Your dad was goin' fast. . . . He said, 'Colter--take care of Ellen,' an' I reckon he meant a lot by that. He kept sayin', 'My God! if I'd only seen Gaston Isbel before it was too late!' an' then he raved a little, whisperin' out of his haid. . . . An' after that he died. . . .
I woke up the men, an' aboot sunup we carried your dad an' uncle out of town an' buried them. . . . An' them Isbels shot at us while we were buryin' our daid! That's where Tad got his hurt. . . . Then we hit the trail for Jorth's ranch. . . . An now, Ellen, that's all my story.
Your dad was ready to bury the hatchet with his old enemy.

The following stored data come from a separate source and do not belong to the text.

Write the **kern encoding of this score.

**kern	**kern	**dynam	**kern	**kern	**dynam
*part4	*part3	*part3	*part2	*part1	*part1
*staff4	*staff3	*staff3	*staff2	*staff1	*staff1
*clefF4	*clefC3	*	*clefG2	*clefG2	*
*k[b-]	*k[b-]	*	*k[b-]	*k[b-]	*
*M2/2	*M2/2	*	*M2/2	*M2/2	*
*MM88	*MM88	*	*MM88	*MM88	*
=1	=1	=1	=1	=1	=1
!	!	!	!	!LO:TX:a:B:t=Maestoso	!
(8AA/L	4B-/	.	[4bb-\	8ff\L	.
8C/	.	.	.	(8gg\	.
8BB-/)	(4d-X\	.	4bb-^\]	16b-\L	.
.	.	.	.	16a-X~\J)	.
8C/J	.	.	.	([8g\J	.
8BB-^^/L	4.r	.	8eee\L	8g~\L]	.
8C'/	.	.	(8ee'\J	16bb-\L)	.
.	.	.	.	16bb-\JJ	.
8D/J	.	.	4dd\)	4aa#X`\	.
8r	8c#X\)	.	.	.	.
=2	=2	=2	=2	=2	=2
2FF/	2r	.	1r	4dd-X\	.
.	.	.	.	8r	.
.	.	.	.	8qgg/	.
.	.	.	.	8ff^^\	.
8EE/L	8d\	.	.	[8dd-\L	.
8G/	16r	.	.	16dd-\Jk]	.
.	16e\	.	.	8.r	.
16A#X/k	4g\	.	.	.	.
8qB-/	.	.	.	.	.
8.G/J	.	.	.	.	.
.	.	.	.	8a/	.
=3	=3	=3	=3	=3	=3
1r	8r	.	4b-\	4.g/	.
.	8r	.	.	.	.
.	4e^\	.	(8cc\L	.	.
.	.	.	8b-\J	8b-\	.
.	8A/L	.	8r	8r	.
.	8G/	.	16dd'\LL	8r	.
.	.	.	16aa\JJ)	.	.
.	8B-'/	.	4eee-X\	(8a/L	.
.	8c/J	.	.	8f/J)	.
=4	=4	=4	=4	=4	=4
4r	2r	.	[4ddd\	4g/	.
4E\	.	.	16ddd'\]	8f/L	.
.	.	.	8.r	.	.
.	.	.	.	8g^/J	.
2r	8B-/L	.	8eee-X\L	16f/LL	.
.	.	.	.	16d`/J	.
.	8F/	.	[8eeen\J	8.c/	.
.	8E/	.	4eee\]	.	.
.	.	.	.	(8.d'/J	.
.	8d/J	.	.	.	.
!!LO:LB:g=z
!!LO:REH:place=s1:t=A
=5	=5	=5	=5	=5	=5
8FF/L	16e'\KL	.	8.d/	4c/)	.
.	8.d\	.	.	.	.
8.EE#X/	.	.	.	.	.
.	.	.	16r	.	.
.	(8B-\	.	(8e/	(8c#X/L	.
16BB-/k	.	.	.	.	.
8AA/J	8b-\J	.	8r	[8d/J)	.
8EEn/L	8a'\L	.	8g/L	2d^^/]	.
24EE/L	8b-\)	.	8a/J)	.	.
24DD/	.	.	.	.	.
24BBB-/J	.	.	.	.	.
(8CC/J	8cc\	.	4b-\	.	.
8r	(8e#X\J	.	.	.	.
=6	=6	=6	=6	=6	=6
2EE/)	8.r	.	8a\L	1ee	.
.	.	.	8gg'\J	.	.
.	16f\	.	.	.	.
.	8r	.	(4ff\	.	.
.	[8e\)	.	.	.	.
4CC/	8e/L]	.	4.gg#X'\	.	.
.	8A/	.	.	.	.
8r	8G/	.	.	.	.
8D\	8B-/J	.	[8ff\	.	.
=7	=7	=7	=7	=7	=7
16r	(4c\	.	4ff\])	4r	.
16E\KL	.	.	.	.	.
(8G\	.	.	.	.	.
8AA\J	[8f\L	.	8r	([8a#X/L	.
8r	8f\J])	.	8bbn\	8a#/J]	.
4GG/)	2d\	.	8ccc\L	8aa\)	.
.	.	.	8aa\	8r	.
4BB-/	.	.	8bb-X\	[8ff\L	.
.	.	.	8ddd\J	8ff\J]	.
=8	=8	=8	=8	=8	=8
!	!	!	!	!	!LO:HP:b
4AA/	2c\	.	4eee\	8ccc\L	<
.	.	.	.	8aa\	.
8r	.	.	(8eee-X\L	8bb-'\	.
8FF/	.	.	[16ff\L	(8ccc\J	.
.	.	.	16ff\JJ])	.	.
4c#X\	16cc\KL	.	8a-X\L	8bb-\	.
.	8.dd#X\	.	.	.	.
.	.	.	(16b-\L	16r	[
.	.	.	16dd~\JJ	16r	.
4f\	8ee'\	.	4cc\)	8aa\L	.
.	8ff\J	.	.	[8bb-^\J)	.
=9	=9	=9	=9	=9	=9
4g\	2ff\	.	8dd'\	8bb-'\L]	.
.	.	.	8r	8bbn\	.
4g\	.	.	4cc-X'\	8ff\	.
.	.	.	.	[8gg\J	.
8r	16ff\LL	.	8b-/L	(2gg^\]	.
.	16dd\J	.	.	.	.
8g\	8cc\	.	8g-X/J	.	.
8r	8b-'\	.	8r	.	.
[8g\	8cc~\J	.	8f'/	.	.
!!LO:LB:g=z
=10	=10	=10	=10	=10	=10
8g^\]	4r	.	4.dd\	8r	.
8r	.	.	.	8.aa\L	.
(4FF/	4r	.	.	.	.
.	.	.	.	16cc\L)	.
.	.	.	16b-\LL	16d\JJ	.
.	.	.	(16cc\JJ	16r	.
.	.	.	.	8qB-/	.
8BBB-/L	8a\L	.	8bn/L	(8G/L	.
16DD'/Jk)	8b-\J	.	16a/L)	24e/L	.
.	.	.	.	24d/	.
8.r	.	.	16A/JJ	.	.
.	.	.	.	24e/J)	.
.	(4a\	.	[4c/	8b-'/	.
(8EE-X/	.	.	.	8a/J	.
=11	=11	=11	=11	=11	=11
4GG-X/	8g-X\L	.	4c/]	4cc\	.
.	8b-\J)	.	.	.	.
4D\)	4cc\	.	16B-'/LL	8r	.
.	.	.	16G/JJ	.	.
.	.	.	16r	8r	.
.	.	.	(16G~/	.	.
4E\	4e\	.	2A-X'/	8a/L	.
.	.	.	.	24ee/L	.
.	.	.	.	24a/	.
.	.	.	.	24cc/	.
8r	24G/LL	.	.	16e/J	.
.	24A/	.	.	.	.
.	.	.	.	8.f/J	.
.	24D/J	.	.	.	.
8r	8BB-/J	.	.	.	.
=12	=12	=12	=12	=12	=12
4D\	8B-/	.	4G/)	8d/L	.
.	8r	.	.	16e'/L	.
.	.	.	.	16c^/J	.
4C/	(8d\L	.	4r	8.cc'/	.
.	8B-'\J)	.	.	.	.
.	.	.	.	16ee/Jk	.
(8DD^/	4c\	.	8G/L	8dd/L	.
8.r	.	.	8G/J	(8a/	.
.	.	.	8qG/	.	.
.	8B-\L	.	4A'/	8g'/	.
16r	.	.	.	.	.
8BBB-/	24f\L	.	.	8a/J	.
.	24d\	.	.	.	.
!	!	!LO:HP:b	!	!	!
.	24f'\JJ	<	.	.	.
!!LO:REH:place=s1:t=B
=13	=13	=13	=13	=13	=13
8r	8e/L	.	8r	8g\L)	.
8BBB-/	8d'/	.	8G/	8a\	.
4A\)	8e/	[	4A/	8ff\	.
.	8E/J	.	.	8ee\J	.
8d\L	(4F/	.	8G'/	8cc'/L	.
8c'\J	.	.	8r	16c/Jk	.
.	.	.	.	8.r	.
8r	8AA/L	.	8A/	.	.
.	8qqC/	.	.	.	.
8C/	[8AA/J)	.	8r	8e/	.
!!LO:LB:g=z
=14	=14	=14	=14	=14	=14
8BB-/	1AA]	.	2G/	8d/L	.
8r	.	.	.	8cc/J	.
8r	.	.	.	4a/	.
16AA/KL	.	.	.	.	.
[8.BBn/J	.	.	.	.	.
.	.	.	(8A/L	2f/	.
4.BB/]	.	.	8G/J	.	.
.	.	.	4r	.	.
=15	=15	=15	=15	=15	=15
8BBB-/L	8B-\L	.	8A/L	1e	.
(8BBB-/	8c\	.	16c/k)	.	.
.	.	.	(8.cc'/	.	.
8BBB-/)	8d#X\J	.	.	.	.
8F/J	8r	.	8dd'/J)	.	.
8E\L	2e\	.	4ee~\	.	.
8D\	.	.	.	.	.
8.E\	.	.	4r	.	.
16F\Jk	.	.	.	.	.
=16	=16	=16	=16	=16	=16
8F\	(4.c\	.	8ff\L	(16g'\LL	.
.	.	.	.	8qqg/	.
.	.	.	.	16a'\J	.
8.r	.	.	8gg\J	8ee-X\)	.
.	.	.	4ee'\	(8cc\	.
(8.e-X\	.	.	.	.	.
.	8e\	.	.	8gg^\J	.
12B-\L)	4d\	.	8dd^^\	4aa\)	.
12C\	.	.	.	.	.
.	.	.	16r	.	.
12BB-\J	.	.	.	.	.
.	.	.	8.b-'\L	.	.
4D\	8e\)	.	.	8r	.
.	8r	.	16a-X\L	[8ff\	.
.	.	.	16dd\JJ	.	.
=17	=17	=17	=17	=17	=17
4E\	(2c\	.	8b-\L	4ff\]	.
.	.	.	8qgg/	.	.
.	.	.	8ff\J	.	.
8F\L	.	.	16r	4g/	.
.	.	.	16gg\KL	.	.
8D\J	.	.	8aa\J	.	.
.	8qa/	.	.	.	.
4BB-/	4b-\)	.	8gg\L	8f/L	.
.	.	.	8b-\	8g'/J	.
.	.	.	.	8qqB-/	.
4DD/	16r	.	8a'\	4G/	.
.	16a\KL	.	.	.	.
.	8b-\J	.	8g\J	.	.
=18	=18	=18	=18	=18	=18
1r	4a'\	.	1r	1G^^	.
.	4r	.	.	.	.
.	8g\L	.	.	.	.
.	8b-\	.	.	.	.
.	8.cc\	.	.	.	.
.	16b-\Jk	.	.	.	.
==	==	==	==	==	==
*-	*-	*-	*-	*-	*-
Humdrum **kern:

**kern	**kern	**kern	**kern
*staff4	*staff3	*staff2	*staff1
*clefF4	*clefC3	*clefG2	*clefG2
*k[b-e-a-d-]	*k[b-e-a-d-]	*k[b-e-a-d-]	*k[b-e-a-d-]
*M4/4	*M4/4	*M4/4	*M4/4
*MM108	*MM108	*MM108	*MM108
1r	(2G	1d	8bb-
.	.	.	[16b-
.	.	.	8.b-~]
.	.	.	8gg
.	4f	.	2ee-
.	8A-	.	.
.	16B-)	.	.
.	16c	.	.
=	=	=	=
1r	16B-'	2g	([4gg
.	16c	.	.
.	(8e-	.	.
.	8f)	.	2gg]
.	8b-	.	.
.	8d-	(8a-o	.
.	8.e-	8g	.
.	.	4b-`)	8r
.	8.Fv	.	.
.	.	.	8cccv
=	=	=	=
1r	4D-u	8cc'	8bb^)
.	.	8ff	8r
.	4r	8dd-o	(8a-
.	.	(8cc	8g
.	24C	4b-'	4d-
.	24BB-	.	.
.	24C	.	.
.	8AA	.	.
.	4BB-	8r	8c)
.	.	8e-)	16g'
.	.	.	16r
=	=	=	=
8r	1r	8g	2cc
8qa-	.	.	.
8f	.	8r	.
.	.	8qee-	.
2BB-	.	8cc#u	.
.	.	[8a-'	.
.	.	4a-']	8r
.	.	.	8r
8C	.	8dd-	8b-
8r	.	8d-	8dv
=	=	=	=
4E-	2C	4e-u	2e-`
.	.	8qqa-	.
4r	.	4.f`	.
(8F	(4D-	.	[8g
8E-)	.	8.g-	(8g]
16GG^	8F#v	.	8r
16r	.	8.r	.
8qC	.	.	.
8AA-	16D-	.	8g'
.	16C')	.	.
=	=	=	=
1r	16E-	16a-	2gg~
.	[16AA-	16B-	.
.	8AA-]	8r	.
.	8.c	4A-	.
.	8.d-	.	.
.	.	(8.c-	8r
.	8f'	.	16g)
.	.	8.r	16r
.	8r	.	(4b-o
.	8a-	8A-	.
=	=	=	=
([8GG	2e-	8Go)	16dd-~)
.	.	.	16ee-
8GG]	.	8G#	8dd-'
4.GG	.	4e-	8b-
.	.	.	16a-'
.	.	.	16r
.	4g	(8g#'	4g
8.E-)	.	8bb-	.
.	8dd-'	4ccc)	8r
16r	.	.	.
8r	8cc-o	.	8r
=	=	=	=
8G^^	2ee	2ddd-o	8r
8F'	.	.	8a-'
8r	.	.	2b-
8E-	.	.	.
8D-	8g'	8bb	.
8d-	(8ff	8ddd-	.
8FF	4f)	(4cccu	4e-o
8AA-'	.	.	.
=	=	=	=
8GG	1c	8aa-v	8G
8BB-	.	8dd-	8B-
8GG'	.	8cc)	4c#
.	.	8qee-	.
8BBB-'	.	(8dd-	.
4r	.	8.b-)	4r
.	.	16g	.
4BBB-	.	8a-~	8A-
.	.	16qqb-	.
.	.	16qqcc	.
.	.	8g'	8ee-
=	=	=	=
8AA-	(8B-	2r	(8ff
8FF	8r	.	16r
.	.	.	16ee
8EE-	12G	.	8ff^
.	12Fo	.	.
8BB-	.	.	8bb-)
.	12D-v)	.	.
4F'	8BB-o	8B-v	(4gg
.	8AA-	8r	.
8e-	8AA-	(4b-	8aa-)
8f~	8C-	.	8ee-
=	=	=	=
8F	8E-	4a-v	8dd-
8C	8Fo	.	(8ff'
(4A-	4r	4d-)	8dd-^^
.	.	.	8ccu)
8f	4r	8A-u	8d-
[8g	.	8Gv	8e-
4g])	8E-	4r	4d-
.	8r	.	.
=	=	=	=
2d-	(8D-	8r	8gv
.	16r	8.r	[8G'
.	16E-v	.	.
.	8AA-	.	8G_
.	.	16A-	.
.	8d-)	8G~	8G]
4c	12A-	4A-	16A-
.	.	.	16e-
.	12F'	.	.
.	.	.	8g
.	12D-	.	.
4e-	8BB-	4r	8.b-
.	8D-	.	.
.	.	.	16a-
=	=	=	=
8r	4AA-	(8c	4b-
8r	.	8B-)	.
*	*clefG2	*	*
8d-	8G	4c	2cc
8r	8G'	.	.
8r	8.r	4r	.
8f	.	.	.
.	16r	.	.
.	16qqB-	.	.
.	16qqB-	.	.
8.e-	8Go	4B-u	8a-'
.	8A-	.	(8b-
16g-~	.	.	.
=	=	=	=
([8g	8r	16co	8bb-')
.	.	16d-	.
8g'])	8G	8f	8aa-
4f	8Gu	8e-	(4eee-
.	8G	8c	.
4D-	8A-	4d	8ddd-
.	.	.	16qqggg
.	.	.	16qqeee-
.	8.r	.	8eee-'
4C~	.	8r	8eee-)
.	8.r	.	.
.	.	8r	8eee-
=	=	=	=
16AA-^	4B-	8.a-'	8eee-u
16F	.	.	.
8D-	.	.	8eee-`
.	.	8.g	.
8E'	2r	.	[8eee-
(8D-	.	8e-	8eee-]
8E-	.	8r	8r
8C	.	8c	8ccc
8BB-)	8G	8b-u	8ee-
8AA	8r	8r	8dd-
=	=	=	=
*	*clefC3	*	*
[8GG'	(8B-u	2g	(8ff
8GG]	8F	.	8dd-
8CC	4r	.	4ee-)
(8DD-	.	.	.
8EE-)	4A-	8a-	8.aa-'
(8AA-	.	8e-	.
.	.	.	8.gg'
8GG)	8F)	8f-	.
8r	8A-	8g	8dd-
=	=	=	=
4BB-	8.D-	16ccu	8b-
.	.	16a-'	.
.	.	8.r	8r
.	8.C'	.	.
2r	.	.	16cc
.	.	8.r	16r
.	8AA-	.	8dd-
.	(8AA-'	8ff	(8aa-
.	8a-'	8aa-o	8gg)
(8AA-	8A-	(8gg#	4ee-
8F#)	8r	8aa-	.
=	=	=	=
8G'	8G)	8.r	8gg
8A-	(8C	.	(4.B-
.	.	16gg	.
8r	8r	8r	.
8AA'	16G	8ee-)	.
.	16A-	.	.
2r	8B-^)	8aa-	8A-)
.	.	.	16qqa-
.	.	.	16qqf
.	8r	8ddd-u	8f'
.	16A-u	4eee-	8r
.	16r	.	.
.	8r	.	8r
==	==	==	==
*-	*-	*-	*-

An' that Nez Perce Jean Isbel, like the sneakin' savage he is, murdered your uncle an' your dad. . . . Cut him horrible--made him suffer tortures of hell--all for Isbel revenge!"
When Colter's husky voice ceased Ellen whispered through lips as cold and still as ice, "Let me go . . . leave me--heah--alone!"
"Why, shore! I reckon I understand," replied Colter. "I hated to tell y'u. But y'u had to heah the truth aboot that half-breed. . . .
I'll carry your pack in the cabin an' unroll your blankets."
Releasing her, Colter strode off in the gloom. Like a dead weight, Ellen began to slide until she slipped down full length beside the log.